Above-mentioned collection user journal end can self-defined user journal, according to self-defined journal format, Log Types, daily recordContent, daily record key character, selectively collect user journal, and the user journal that above-mentioned collection user journal end is collected is carried out temporarilyWhen storage.
Above-mentioned data processing end can calculate to the user journal of real-time collecting, and budget result in advance can be very fastPush Query Result, if not having budget to arrive in advance, recalculate.
Specifically, comprise the following steps:
S 101 real-time collecting user journal, selects to the user journal of real-time collecting, obtains effective user's dayWill, sets up the first data set.
S 102 is marked to the user journal in above-mentioned first data set, and the user journal after labelling sets up the second numberAccording to collection;Label symbol includes:Historical query field, query string, time, cluster name.
S 103 carries out real-time budget in above-mentioned second data set, sets up dynamic budget data set;In advance at last according to historyInquire about the frequency of field and the source of user journal to calculate the probability that user inquires about again, and the big float according to probabilitySequence.
The inquiry field of user is mated by S 104 with the data in above-mentioned dynamic budget data set, what the match is successfulData will be pushed to user as Query Result, if it fails to match, carry out next step.
S 105 extracts from above-mentioned second data set and inquires about the user journal data that field has similarity, structure with userBuild the 3rd data set.
S 106 classifies to the user journal data in above-mentioned 3rd data set, by same or analogous inquiry fieldAs query string, or label symbol cluster identical user journal is classified, or enquiry frequency time identical userDaily record is classified, and above-mentioned sort module builds the 4th data set.
S 107 sets up linear regression model (LRM) according to rule searching, and the user journal with inquiry fields match is put into linearlyIn regression model, composite model after being processed, calculate the degree of association of each inquiry field.
S 108 inquires the user journal conduct matching with the inquiry field of user input in above-mentioned 4th data setQuery set, builds the 5th data set.
S 109, in above-mentioned 5th data set, is ranked up according to the degree of association that above-mentioned first data processing module obtainsProcess, finally determine that N number of result, as Query Result, is pushed to user.

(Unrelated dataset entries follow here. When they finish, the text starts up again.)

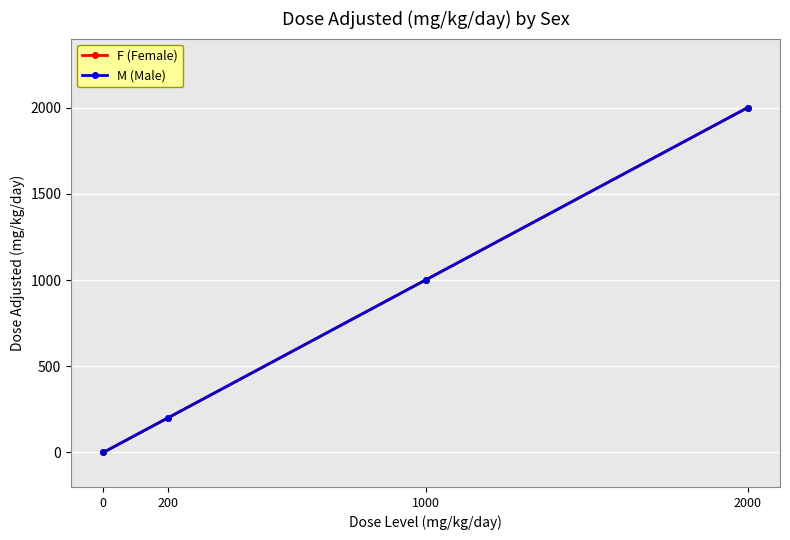

Is the value of F (Female) at 1000 greater than the value of M (Male) at 2000?

No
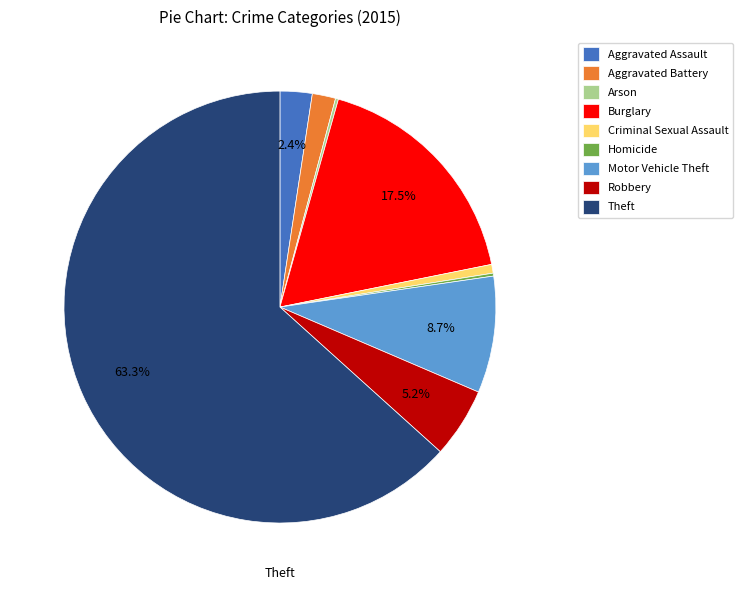

To the nearest percent, what is the combined percentage of Burglary and Aggravated Assault?

20%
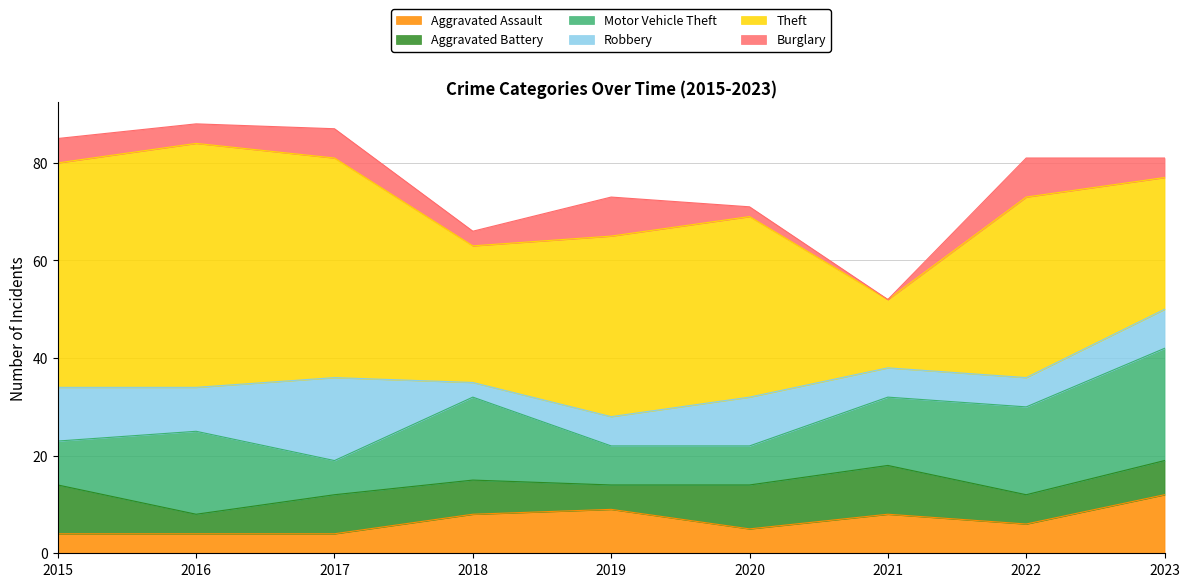

At which category is the sum across all series the highest?

2016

Above-mentioned 1≤N≤10, N is integer.
Said method is the mode based on user journal, calculates in real time, can retrieval recommendation results quickly, this isThe budget module of system can shift to an earlier date budget result, then is mated by matching module, if the match is successful, directly pushes toUser, in advance budget result improve push result efficiency, without budget in advance to result, then calculated.
Described above to the disclosed embodiments, makes professional and technical personnel in the field be capable of or uses the present invention.Multiple modifications to these embodiments will be apparent from for those skilled in the art, as defined hereinGeneral Principle can be realized without departing from the spirit or scope of the present invention in other embodiments.Therefore, the present inventionIt is not intended to be limited to the embodiments shown herein, and be to fit to and principles disclosed herein and features of novelty phase oneThe scope the widest causing.